> _Text passage_:
This notebook is inspired from [Jessica Stringham's work](https://jessicastringham.net)

We are going to perform inference through the sum-product message passing, or belief propagation, on tree-like factor graphs (without any loop). We work only with discrete distributions and without using ad-hoc libraries, to better understand the algorithm.

In [1]:
import numpy as np

### Probability distributions

First of all, we need to represent a discrete probability distribution and check that it is normalized.
For example, we can represent a discrete conditional distribution $p(v_1 | h_1)$ with a 2D array, as:

|   | $h_1=a$ | $h_1=b$ | $h_1=c$|
|---|-----|-----|----|
| $v_1=0$ | 0.4  | 0.8  | 0.9|
| $v_1=1$ | 0.6 | 0.2  | 0.1|

We can build a class for the distributions containing the arrays and the labels of the axes


In [2]:
class Distribution():
    """"

> _Extracted data_:
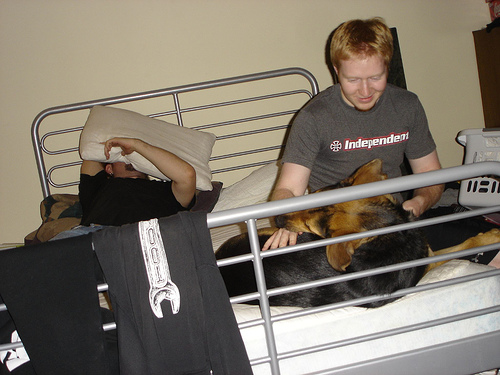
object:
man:
[262, 15, 446, 251]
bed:
[0, 66, 500, 375]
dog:
[213, 157, 499, 308]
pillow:
[79, 104, 216, 192]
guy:
[50, 136, 197, 241]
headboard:
[31, 67, 320, 198]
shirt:
[279, 82, 438, 206]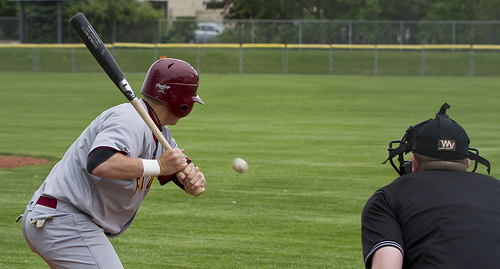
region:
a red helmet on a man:
[136, 50, 210, 123]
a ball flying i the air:
[228, 153, 253, 175]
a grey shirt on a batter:
[35, 94, 182, 231]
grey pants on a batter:
[13, 195, 133, 268]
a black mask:
[374, 108, 494, 178]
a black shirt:
[344, 165, 495, 259]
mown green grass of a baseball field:
[1, 72, 498, 265]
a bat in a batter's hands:
[67, 10, 202, 191]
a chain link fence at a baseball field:
[0, 17, 497, 75]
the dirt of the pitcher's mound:
[0, 146, 59, 175]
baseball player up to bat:
[15, 6, 214, 267]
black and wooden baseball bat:
[61, 8, 201, 200]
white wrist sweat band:
[133, 146, 169, 192]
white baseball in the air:
[226, 148, 253, 190]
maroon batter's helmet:
[138, 54, 208, 124]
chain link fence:
[210, 11, 499, 87]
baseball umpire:
[348, 96, 498, 267]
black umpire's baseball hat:
[372, 93, 487, 175]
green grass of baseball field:
[262, 88, 362, 261]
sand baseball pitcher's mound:
[3, 146, 58, 173]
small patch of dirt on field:
[2, 154, 49, 167]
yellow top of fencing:
[2, 44, 498, 49]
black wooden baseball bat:
[74, 14, 202, 194]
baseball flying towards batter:
[226, 154, 249, 172]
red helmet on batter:
[140, 56, 200, 108]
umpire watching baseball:
[355, 112, 492, 267]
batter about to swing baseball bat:
[17, 14, 194, 266]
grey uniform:
[32, 87, 164, 261]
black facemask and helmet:
[381, 112, 471, 175]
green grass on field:
[7, 72, 484, 266]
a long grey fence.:
[141, 12, 485, 54]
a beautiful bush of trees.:
[11, 5, 177, 24]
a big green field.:
[249, 73, 379, 163]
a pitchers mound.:
[0, 135, 45, 180]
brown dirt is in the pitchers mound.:
[0, 151, 42, 172]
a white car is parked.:
[178, 17, 230, 37]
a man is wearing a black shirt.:
[361, 176, 494, 264]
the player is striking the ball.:
[67, 11, 171, 190]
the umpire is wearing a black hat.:
[396, 96, 474, 171]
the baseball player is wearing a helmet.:
[137, 54, 207, 114]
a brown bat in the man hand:
[124, 91, 173, 149]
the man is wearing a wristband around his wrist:
[144, 153, 158, 175]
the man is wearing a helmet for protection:
[146, 47, 198, 108]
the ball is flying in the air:
[227, 146, 247, 197]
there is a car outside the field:
[169, 18, 236, 43]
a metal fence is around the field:
[284, 43, 359, 76]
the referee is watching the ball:
[363, 122, 499, 260]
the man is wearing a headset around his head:
[391, 124, 413, 173]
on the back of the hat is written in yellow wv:
[441, 138, 459, 150]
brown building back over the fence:
[178, 1, 203, 18]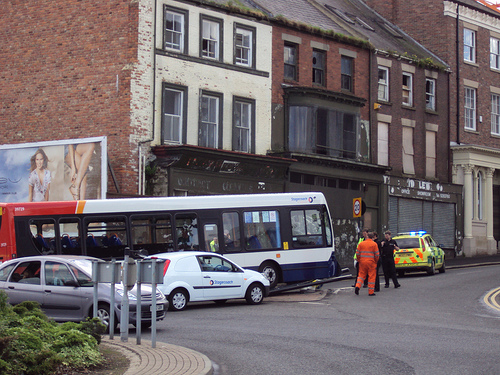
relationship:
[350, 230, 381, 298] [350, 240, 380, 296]
man wearing jumpsuit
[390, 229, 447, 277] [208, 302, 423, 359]
car parked on paving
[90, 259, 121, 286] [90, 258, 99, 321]
sign mounted on pole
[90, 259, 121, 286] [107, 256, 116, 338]
sign mounted on pole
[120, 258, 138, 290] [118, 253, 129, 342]
sign mounted on pole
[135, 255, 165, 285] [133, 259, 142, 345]
sign mounted on pole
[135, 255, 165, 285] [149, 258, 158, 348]
sign mounted on pole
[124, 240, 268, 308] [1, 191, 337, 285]
car crashed in bus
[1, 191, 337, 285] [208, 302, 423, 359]
bus crashed in paving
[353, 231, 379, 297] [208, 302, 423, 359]
man standing in paving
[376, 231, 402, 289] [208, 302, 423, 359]
man standing in paving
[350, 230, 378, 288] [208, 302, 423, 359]
man standing in paving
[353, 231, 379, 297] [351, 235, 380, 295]
man wearing jumpsuit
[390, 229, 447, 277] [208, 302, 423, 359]
car parked in paving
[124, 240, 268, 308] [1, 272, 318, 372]
car crashed in corner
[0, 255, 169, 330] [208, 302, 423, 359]
car driving on paving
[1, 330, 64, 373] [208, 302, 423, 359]
bush growing alongside paving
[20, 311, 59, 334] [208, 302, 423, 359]
bush growing alongside paving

> _What the exercise asks_: In the belief propagation passage, what kind of factor graphs is inference performed on? This data was drawn from a separate source unrelated to the text.

> _Answer to the exercise_: Tree-like factor graphs without any loop.